La producción industrial en China aumentó 7.2 por ciento interanual en el periodo enero-febrero, un crecimiento que se ha acelerado con respecto al 6.2 por ciento registrado en diciembre de 2017, destacó un informe del Buró Nacional de Estadísticas (BNE).

En un comunicado, difundido y analizado por Lu Yanan, Du Yifei en el Diario del Pueblo, señaló que el avance está por encima del crecimiento del 6.3 por ciento registrado durante el mismo periodo del año pasado y supera las previsiones de los analistas.

Las ventas al menudeo subieron 9.7 por ciento interanual, más rápido que en el mismo periodo del año pasado, mientras que la inversión en activos fijos creció 7.9 por ciento, en comparación con el 7.2 por ciento del conjunto de 2017, destacó.

"La economía tuvo un buen comienzo, con una producción industrial que se está acelerando, un consumo activo y precios estables", dijo el portavoz del BNE, Mao Shengyong.

Un análisis de los datos muestra que el crecimiento es de mayor calidad, algo a lo que el país ha dado prioridad, en lugar de centrarse simplemente en el ritmo del avance.

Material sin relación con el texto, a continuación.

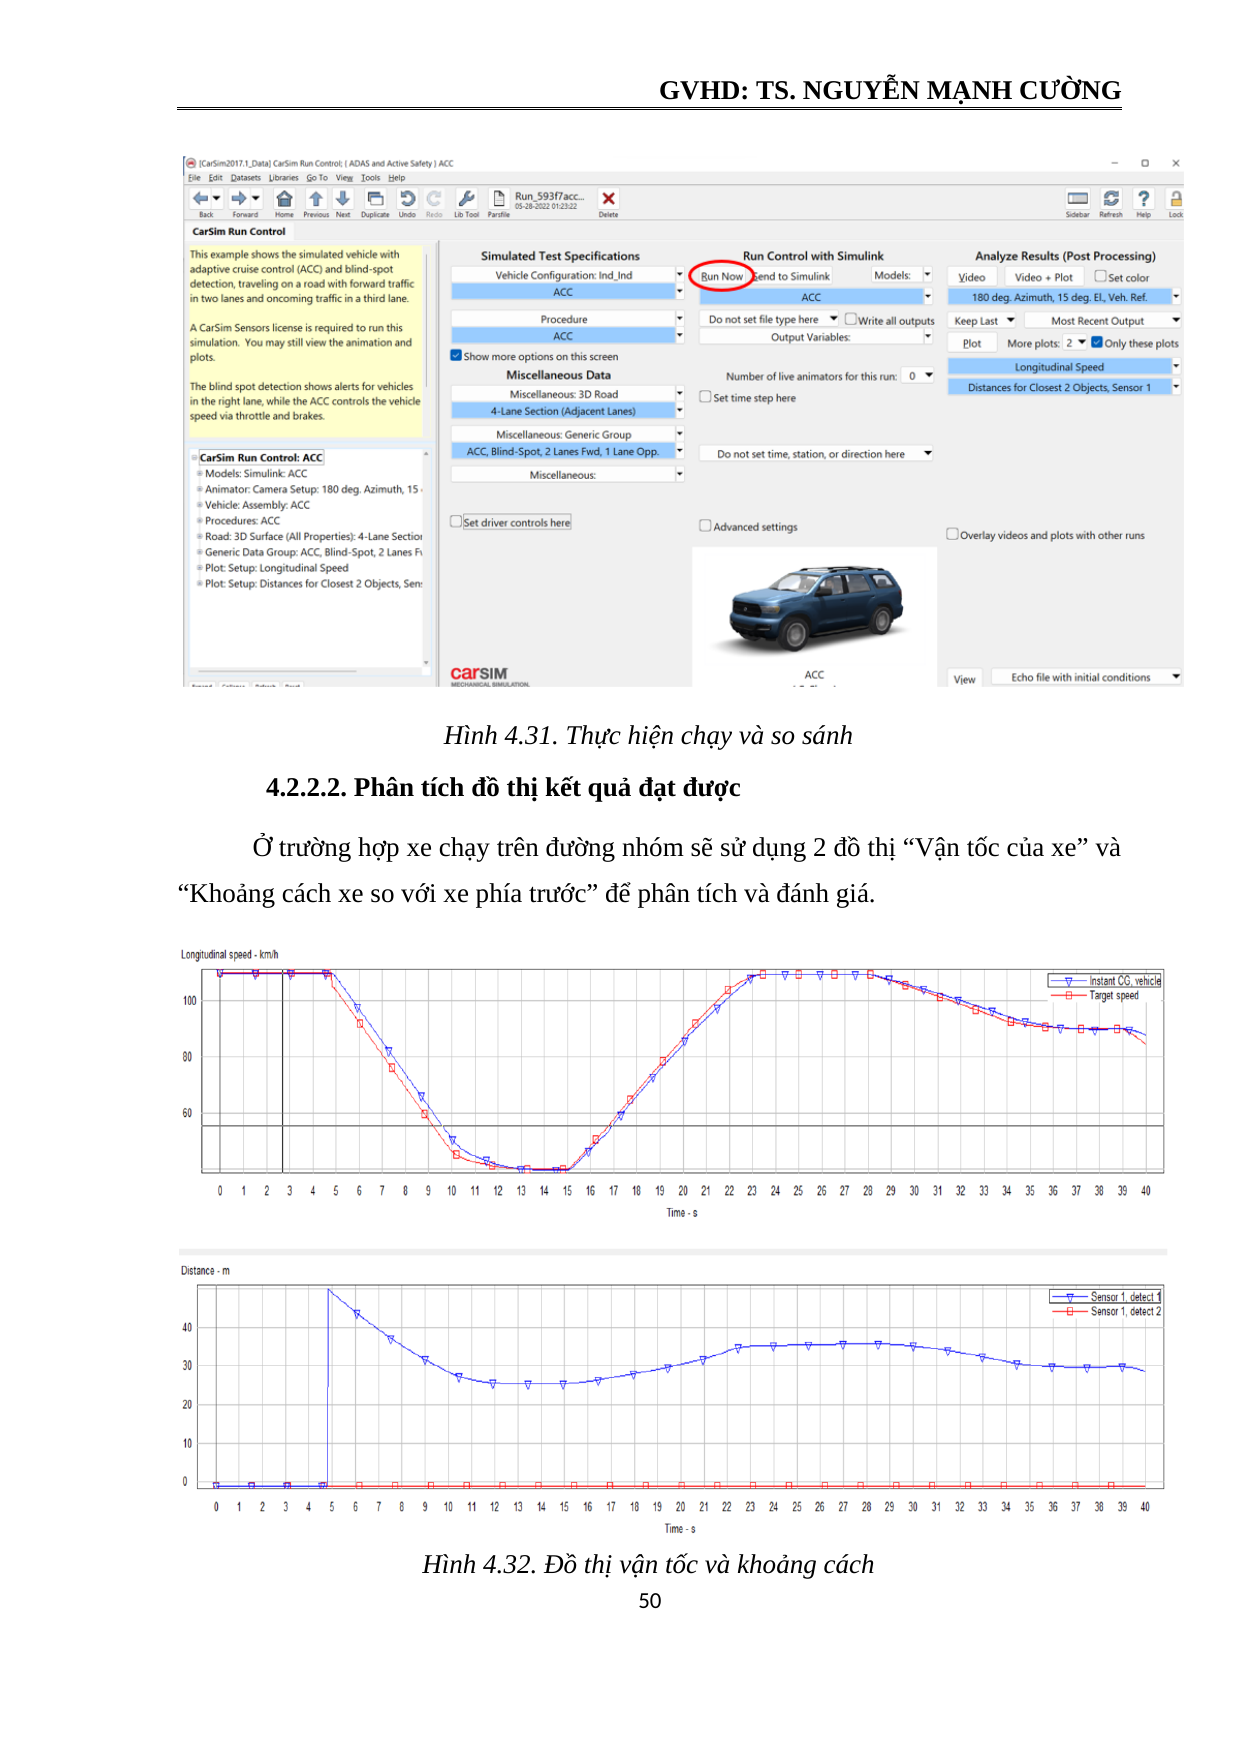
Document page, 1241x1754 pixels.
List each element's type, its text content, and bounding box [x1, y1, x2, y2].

text 4.2.2.2. Phân tích đồ thị kết quả đạt được [266, 771, 1122, 803]
text Hình 4.32. Đồ thị vận tốc và khoảng cách [295, 1548, 1004, 1579]
text Ở trường hợp xe chạy trên đường nhóm sẽ sử dụng 2 đồ thị “Vận tốc của xe” và “Khoảng cách xe so với xe phía trước” để phân tích và đánh giá. [177, 831, 1122, 908]
picture [177, 940, 1168, 1535]
text Hình 4.31. Thực hiện chạy và so sánh [295, 719, 1004, 751]
picture [177, 147, 1187, 692]
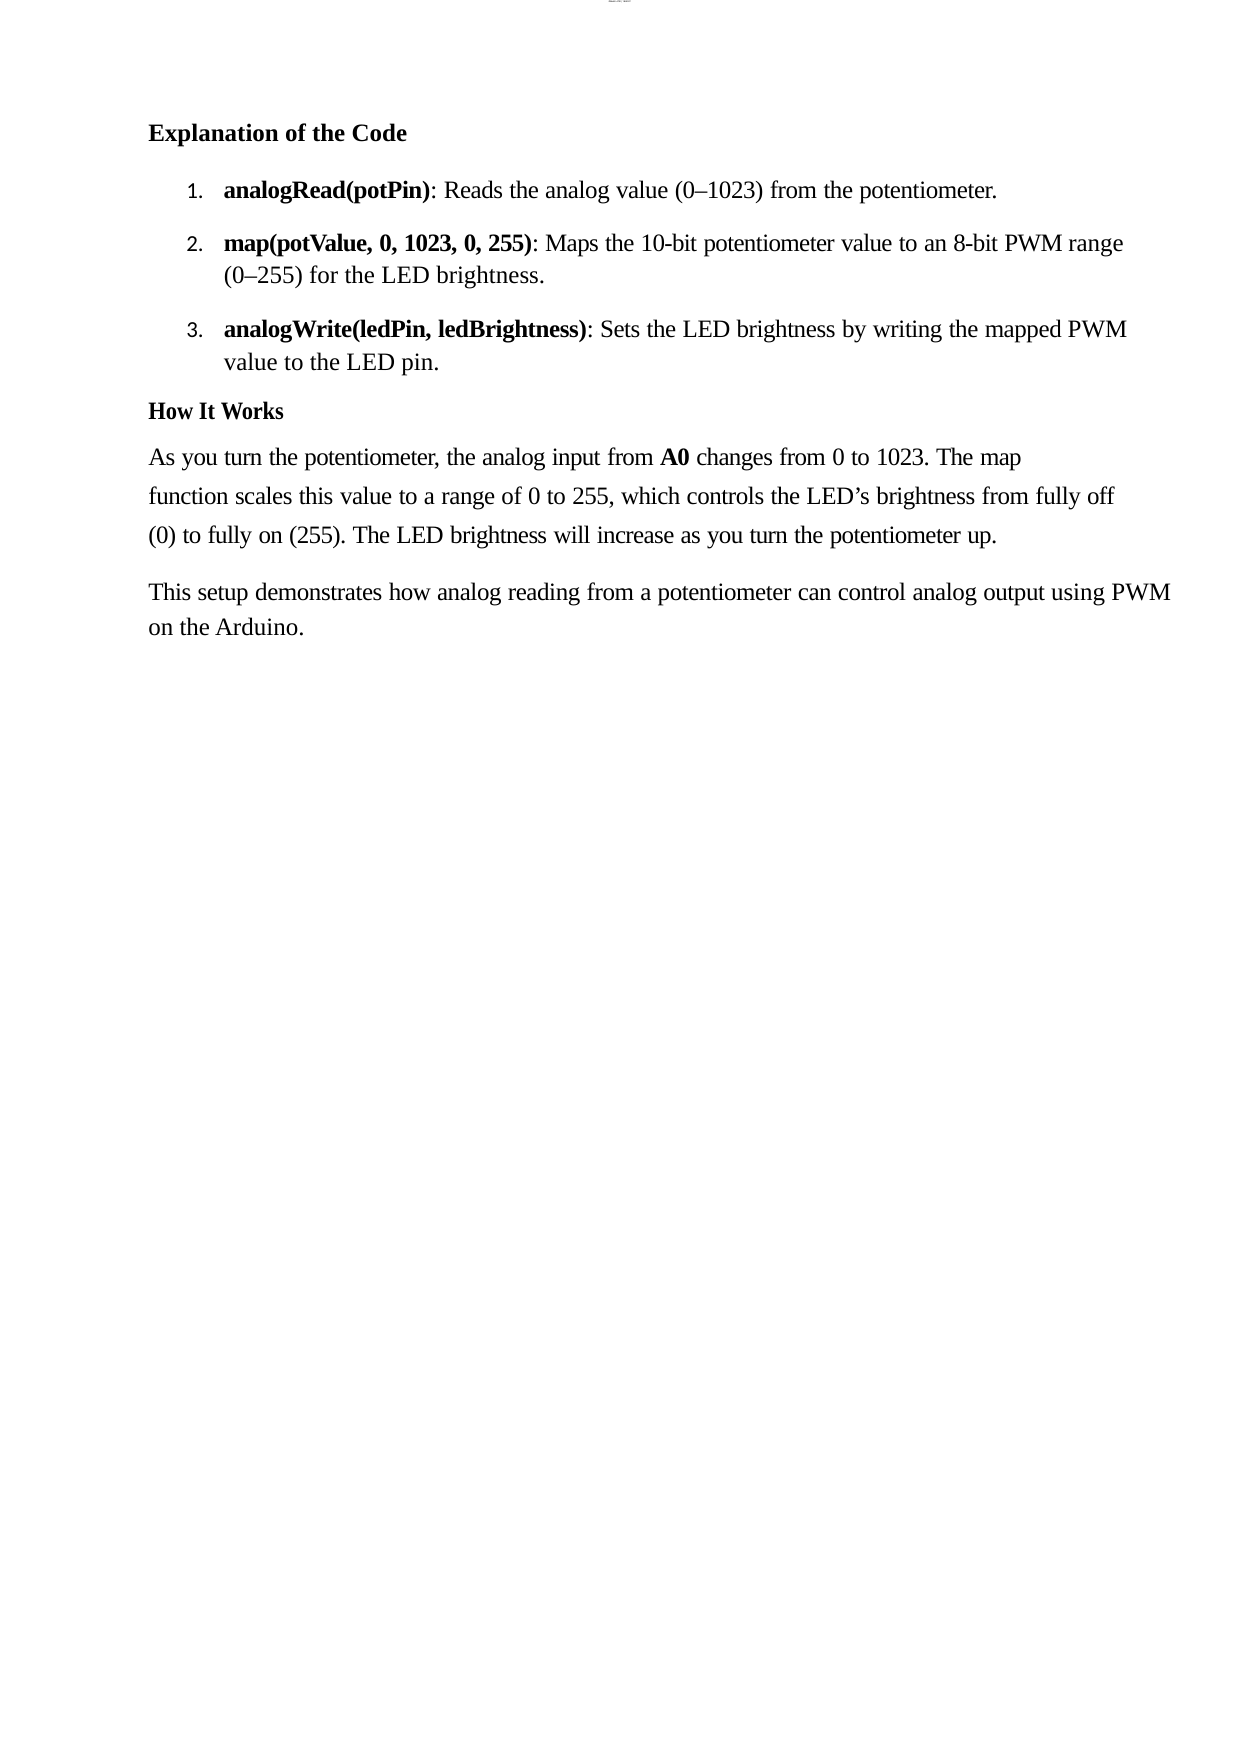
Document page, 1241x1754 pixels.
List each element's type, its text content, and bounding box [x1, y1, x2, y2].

text (0) to fully on (255). The LED brightness will increase as you turn the potentiometer up. [148, 521, 1226, 549]
list analogRead(potPin): Reads the analog value (0–1023) from the potentiometer. [186, 175, 1226, 204]
list analogWrite(ledPin, ledBrightness): Sets the LED brightness by writing the mapped PWM value to the LED pin. [186, 314, 1128, 375]
subtitle Explanation of the Code [148, 118, 1226, 147]
text As you turn the potentiometer, the analog input from A0 changes from 0 to 1023. The map [148, 442, 1226, 471]
text function scales this value to a range of 0 to 255, which controls the LED’s brightness from fully off [148, 481, 1226, 510]
subtitle How It Works [148, 396, 1226, 425]
text This setup demonstrates how analog reading from a potentiometer can control analog output using PWM on the Arduino. [148, 577, 1186, 641]
list map(potValue, 0, 1023, 0, 255): Maps the 10-bit potentiometer value to an 8-bit PWM range (0–255) for the LED brightness. [186, 228, 1139, 289]
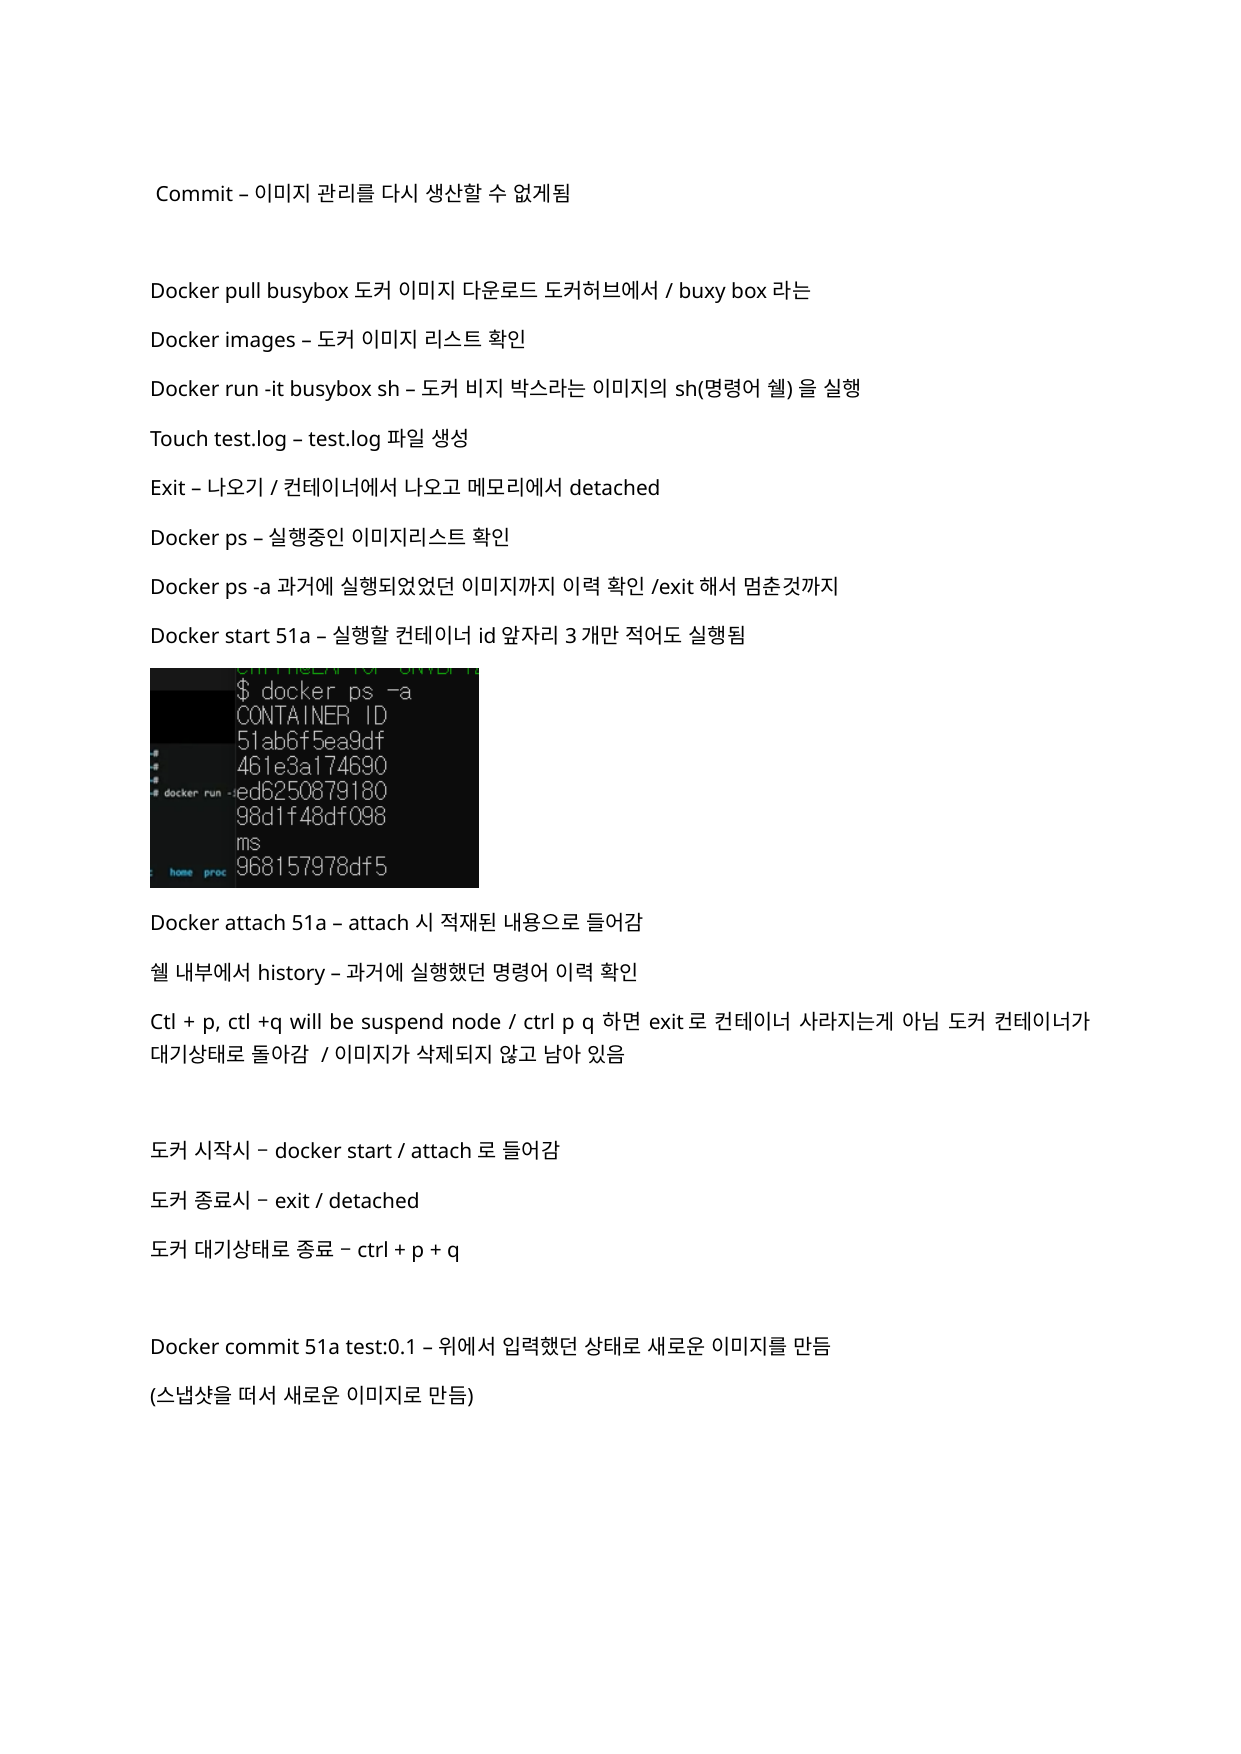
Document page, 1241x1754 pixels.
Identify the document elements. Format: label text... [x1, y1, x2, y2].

text Docker attach 51a – attach 시 적재된 내용으로 들어감 [150, 906, 1090, 937]
text Docker images – 도커 이미지 리스트 확인 [150, 323, 1090, 353]
text Docker ps -a 과거에 실행되었었던 이미지까지 이력 확인 /exit 해서 멈춘것까지 [150, 570, 1090, 600]
text 도커 대기상태로 종료 – ctrl + p + q [150, 1233, 1090, 1264]
text Docker commit 51a test:0.1 – 위에서 입력했던 상태로 새로운 이미지를 만듬 [150, 1330, 1090, 1360]
text Docker pull busybox 도커 이미지 다운로드 도커허브에서 / buxy box 라는 [150, 274, 1090, 304]
text Commit – 이미지 관리를 다시 생산할 수 없게됨 [150, 177, 1090, 207]
text (스냅샷을 떠서 새로운 이미지로 만듬) [150, 1379, 1090, 1410]
picture [150, 668, 479, 888]
text 도커 시작시 – docker start / attach 로 들어감 [150, 1134, 1090, 1165]
text 도커 종료시 – exit / detached [150, 1184, 1090, 1214]
text Docker run -it busybox sh – 도커 비지 박스라는 이미지의 sh(명령어 쉘) 을 실행 [150, 373, 1090, 403]
text Ctl + p, ctl +q will be suspend node / ctrl p q 하면 exit로 컨테이너 사라지는게 아님 도커 컨테이너가 대기상태로 돌아감 / 이미지가 삭제되지 않고 남아 있음 [150, 1005, 1090, 1068]
text Docker ps – 실행중인 이미지리스트 확인 [150, 521, 1090, 551]
text Docker start 51a – 실행할 컨테이너 id 앞자리 3개만 적어도 실행됨 [150, 619, 1090, 650]
text Touch test.log – test.log 파일 생성 [150, 422, 1090, 452]
text Exit – 나오기 / 컨테이너에서 나오고 메모리에서 detached [150, 471, 1090, 502]
text 쉘 내부에서 history – 과거에 실행했던 명령어 이력 확인 [150, 956, 1090, 986]
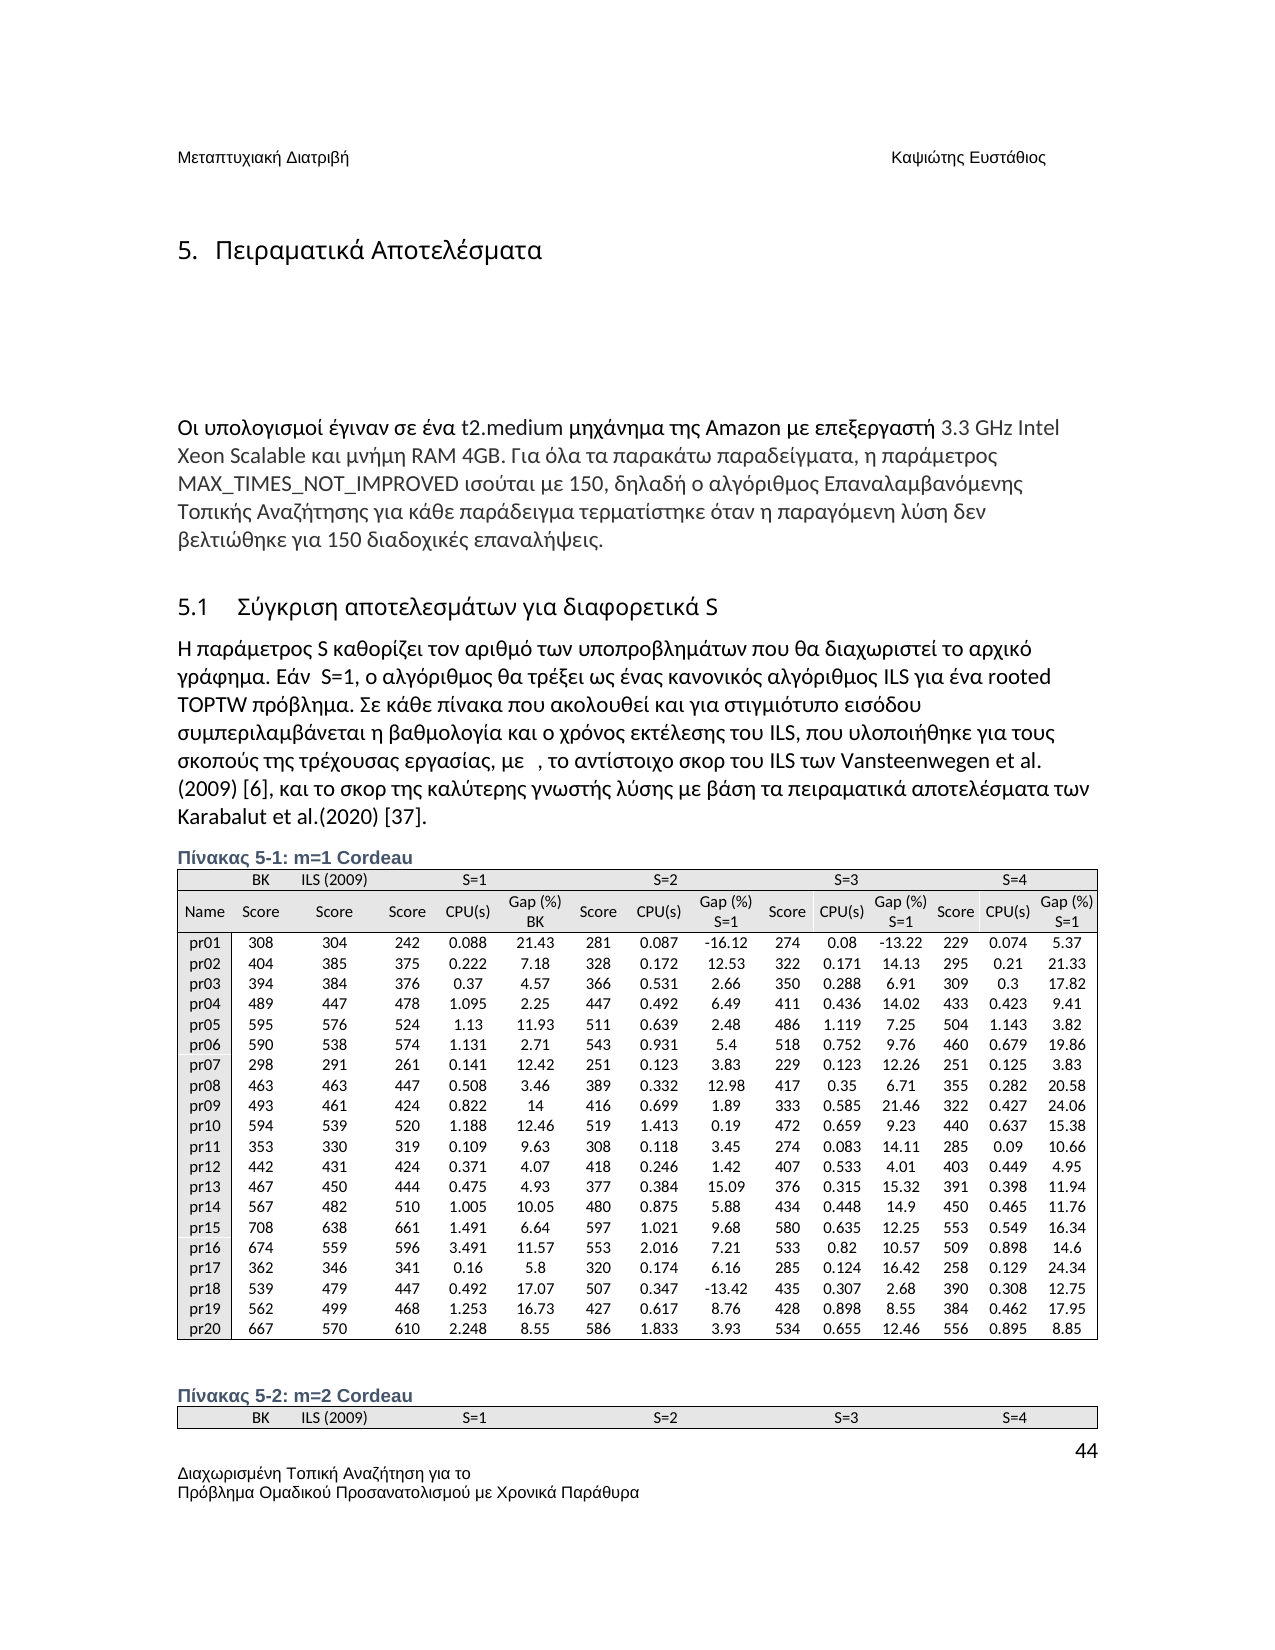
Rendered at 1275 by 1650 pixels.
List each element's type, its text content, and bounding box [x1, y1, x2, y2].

La estructura industrial continuó mejorando y la producción de las industrias de alta tecnología subió 11.9 y la del sector de la manufactura de equipos 8.4 por ciento.

La producción de vehículos de nuevas fuentes de energía registró un alza del 178.1 por ciento interanual durante este periodo, mientras que la producción de robots industriales se incrementó un 25.1 por ciento, según los datos del BNE.

Aunque este rápido crecimiento se debe parcialmente a una base de comparación baja, indicó que la expansión de este sector emergente se está acelerando, de acuerdo con Mao.

El sector de la minería creció a un modesto 1.6 por ciento interanual, muy por detrás del avance del 7.0 por ciento registrado en la manufactura.

Dentro de la campaña para reestructurar y optimizar la industria, el país tiene como objetivo reducir el exceso de capacidad en sectores tradicionales como el carbón, el hierro y el acero y facilitar, al mismo tiempo, el crecimiento en las áreas emergentes.

China planea reducir una capacidad de acero no eficiente de 30 millones de toneladas este año, en el que también rebajará en 150 millones de toneladas de carbón, según el informe sobre la labor del gobierno dado a conocer este mes.

Los datos del miércoles también muestran que los consumidores chinos se inclinan a gastar más en artículos de alta calidad, una tendencia que está de acuerdo con la modernización general del consumo del país.

Uno de los principales contribuidores al crecimiento de las ventas al por menor fueron las ventas de automóviles.

El volumen total de operaciones registró un incremento moderado, pero el precio medio se disparó, lo que señala que la demanda de vehículos está más orientada a la calidad, de acuerdo con Mao.

"La economía de China ha mantenido un ímpetu estable y sólido. Tal ímpetu sentará unas bases firmes para que la economía alcance los objetivos de crecimiento y de empleo anuales", afirmó Mao.

China tiene como meta crecer 6.5 por ciento este año, sin cambios con respecto a 2017, y mantener la tasa de desempleo urbano medido a través de encuesta por debajo del 5.5 por ciento, según el informe del gobierno. Esta es la primera vez que el país usa este indicador laboral para proyectar objetivos.

Durante los primeros dos meses, la tasa de desempleo urbano se situó por debajo del 5.0 por ciento, cifra inferior a la del mismo periodo del año pasado, según los datos del BNE.

En 2017 la economía del país logró un crecimiento mejor de lo esperado, del 6.9 por ciento, impulsada por un fuerte consumo, una inversión estable y una recuperación de las exportaciones.